Exercise goal ▸
Copy the text of the records below line by line without changing anything. Leave the pictures out of your copy.

________

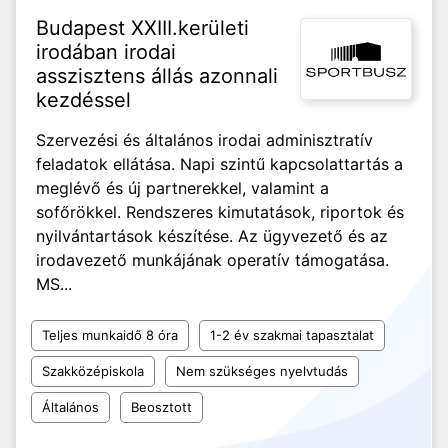
Budapest XXIII.kerületi
irodában irodai
asszisztens állás azonnali
kezdéssel
Szervezési és általános irodai adminisztratív
feladatok ellátása. Napi szintű kapcsolattartás a
meglévő és új partnerekkel, valamint a
sofőrökkel. Rendszeres kimutatások, riportok és
nyilvántartások készítése. Az ügyvezető és az
irodavezető munkájának operatív támogatása.
MS...
Teljes munkaidő 8 óra
1-2 év szakmai tapasztalat
Szakközépiskola
Nem szükséges nyelvtudás
Általános
Beosztott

________

Written answer ▸
Budapest XXIII.kerületi
irodában irodai
asszisztens állás azonnali
kezdéssel
Szervezési és általános irodai adminisztratív
feladatok ellátása. Napi szintű kapcsolattartás a
meglévő és új partnerekkel, valamint a
sofőrökkel. Rendszeres kimutatások, riportok és
nyilvántartások készítése. Az ügyvezető és az
irodavezető munkájának operatív támogatása.
MS...
Teljes munkaidő 8 óra
1-2 év szakmai tapasztalat
Szakközépiskola
Nem szükséges nyelvtudás
Általános
Beosztott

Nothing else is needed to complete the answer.